Held: The Court modifies the Hawkins rule so that the witness-spouse alone has a privilege to refuse to testify adversely; the witness may be neither compelled to testify nor foreclosed from testifying. Here, petitioner’s spouse chose to testify against him; that she did so after a grant of immunity and assurances of lenient treatment does not render her testimony involuntary, and thus petitioner’s claim of privilege was properly rejected. Pp. 43-53.
(a) The modern justification for the privilege against adverse spousal testimony is its perceived role in fostering the harmony and sanctity of the marriage relationship. While this Court, in Hawkins, supra, reaffirmed the vitality of the common law privilege in the federal courts, it made clear that its decision was not meant to "foreclose whatever changes in the rule may eventually be dictated by `reason and experience.’" 358 U.S. at 79. Pp. 43-46.

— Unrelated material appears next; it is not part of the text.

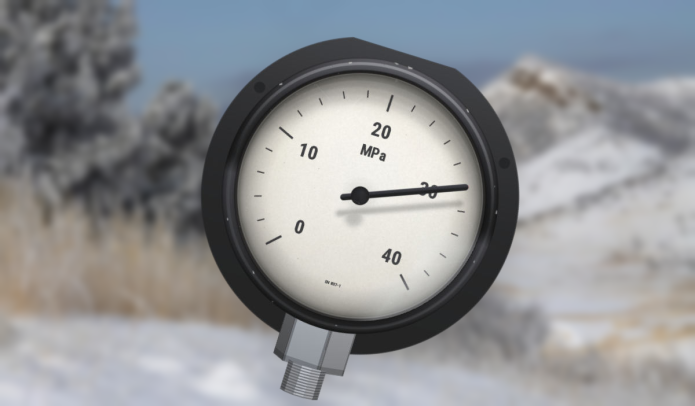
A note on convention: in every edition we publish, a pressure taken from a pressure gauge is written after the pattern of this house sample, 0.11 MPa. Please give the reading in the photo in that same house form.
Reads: 30 MPa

(b) Rule 501 of the Federal Rules of Evidence acknowledges the federal courts’ authority to continue the evolutionary development of testimonial privileges in federal criminal trials "governed by the principles of the common law as they may be interpreted . . . in the light of reason and experience." P. 47.

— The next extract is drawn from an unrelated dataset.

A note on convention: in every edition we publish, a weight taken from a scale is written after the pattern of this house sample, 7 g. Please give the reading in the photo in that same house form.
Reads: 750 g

(c) Since 1958, when Hawkins was decided, the trend in state law has been toward divesting the accused of the privilege to bar adverse spousal testimony. Pp. 48-50.

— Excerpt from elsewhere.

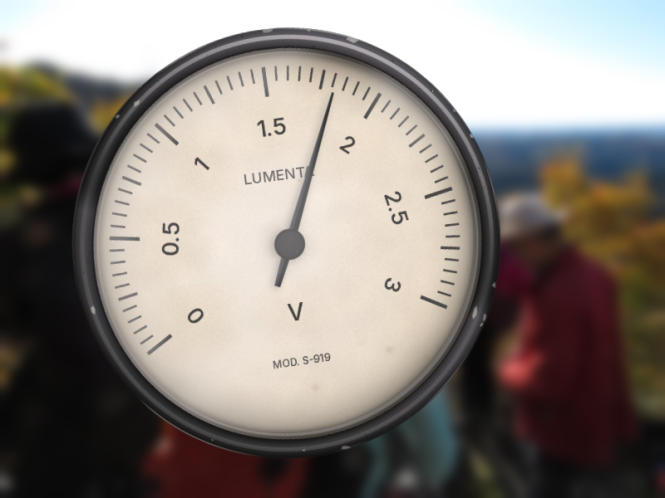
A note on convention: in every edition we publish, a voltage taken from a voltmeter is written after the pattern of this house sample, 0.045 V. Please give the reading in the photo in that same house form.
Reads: 1.8 V
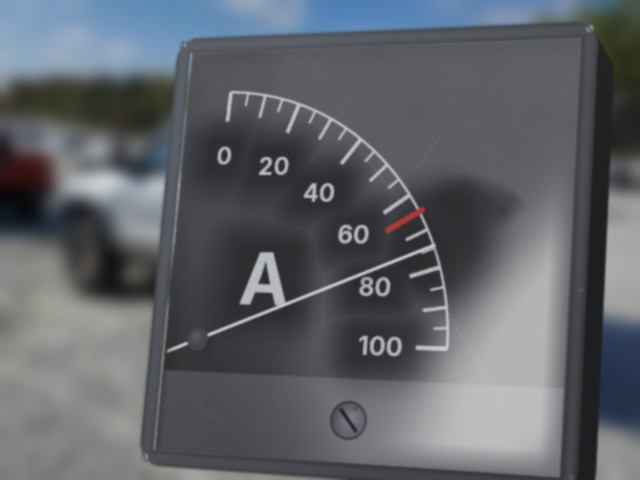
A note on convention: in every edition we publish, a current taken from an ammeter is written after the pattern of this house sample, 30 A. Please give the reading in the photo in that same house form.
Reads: 75 A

(d) Information privately disclosed between husband and wife in the confidence of the marital relationship is privileged under the independent rule protecting confidential marital communications, Blau v. United States, 340 U.S. 332; and the Hawkins privilege, which sweeps more broadly than any other testimonial privilege, is not limited to confidential communications, but is invoked to also exclude evidence of criminal acts and of communications in the presence of third persons. The ancient foundations for so sweeping a privilege -- whereby a woman was regarded as a chattel and denied a separate legal identity -- have long since disappeared, and the contemporary justification for affording an accused such a privilege is unpersuasive. When one spouse is willing to testify against the other in a criminal proceeding -- whatever the motivation -- there is probably little in the way of marital harmony for the privilege to preserve. Consideration of the foundations for the privilege and its history thus shows that "reason and experience" no longer justify so sweeping a rule as that found acceptable in Hawkins. Pp. 50-53.
583 F.2d 1166, affirmed.
BURGER, C.J., delivered the opinion of the Court, in which BRENNAN, WHITE, MARSHALL, BLACKMUN, POWELL, REHNQUIST, and STEVENS, JJ., joined. STEWART, J., filed an opinion concurring in the judgment, post, p. 53.